Rep. Mike Demicco, D-Farmington, said he was “a little troubled by the bill” because it gave “carte blanche” discretion to DEEP to create and manage a possible bear hunting season. “There’s really no parameters that I can see,” Demicco said. “To me, that’s troubling.”
Thus far, DEEP has pushed a public awareness campaign, reminding people not to put out bird feeders and to secure their garbage cans to deter the bears from associating humans with food, but so far it appears conflicts are only increasing as the bear population increases.
Recent legislation allows farmers to seek a permit to kill a bear if it is damaging their crops or livestock, and DEEP will eliminate bears that have shown signs of aggression. State law also allows bears to be killed in self-defense and DEEP Deputy Commissioner Mason Trumble said there were three instances in which bears were killed in self-defense. Connecticut has also made intentional feeding of bears illegal, although DEEP officials admitted it is difficult to prove intention.

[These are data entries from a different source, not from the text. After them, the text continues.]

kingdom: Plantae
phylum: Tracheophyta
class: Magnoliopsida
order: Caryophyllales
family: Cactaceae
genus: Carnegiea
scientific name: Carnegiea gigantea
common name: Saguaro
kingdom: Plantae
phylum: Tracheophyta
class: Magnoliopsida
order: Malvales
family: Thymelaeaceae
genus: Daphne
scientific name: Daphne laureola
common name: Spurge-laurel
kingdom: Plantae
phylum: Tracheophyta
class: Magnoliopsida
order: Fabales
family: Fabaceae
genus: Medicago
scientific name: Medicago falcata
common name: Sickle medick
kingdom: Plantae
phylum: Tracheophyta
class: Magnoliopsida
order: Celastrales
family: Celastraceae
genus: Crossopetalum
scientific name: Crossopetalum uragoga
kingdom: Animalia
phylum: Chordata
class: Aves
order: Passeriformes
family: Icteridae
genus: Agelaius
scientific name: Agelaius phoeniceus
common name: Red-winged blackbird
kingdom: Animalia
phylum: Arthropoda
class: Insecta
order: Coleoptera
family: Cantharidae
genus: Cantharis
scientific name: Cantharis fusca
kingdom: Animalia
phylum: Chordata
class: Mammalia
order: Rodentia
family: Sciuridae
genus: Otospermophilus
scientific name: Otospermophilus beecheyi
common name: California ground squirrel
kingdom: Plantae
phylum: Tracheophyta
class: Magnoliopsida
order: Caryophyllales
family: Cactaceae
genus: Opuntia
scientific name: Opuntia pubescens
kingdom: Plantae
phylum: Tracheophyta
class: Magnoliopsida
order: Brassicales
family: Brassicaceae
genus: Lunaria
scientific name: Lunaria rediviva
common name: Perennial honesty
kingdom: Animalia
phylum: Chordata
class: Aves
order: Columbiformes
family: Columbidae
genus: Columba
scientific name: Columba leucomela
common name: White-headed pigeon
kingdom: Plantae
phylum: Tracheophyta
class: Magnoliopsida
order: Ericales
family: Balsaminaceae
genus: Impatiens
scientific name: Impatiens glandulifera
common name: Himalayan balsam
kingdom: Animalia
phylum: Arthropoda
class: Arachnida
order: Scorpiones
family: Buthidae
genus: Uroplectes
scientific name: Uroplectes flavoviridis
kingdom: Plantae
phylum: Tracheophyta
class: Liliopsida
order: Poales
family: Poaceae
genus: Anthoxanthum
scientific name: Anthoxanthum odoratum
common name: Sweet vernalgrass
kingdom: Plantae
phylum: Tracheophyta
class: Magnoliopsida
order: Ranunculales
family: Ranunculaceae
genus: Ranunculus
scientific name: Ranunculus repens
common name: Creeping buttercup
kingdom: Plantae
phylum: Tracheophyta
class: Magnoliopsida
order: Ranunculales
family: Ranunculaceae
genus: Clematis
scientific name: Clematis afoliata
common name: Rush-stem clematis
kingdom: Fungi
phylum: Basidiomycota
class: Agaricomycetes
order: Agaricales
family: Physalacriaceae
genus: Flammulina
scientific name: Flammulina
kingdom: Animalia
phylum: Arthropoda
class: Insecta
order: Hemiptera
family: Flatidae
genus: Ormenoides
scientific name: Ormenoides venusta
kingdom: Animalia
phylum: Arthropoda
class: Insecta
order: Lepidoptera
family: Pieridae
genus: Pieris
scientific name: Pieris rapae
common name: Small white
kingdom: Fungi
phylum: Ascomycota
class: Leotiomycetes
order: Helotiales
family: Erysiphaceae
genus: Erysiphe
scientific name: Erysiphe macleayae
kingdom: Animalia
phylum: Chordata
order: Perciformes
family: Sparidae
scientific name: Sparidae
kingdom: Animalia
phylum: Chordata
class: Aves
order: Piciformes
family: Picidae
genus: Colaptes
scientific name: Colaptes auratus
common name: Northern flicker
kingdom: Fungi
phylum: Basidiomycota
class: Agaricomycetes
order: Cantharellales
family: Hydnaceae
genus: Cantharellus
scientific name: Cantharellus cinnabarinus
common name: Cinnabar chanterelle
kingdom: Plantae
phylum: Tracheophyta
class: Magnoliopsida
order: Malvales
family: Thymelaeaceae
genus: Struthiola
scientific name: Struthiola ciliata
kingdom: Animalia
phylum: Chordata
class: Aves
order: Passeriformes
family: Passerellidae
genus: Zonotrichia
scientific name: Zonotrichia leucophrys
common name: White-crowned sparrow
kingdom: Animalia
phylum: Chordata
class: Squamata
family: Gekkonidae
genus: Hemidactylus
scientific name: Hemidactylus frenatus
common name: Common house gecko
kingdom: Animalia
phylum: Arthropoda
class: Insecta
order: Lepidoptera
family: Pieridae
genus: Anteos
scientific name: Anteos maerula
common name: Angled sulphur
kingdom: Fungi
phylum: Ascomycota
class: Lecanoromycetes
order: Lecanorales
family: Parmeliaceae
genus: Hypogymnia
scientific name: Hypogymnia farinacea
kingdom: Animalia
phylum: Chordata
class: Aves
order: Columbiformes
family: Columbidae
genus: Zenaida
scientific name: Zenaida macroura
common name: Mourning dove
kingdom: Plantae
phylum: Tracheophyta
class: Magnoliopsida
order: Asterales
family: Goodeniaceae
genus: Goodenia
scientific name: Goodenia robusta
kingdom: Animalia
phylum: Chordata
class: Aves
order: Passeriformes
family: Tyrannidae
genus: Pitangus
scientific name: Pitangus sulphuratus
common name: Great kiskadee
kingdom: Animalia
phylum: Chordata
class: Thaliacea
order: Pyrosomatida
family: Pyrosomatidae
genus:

Former Republican State Representative David Wilson, a hunter, testified in support of the bill, recounting a 2022 incident in which a bear attacked a child in his district. Wilson said bears are on his street weekly no matter how much they secure garbage cans and have “come right into my garage.”
“Connecticut has experienced a growing number of human bear encounters in the past few years driven by a hearty food supply and a lack of natural predators,” Wilson said. “Anything we can do to start to reduce the conflict and perhaps change the habituation of these beasts would be good for the state of Connecticut.”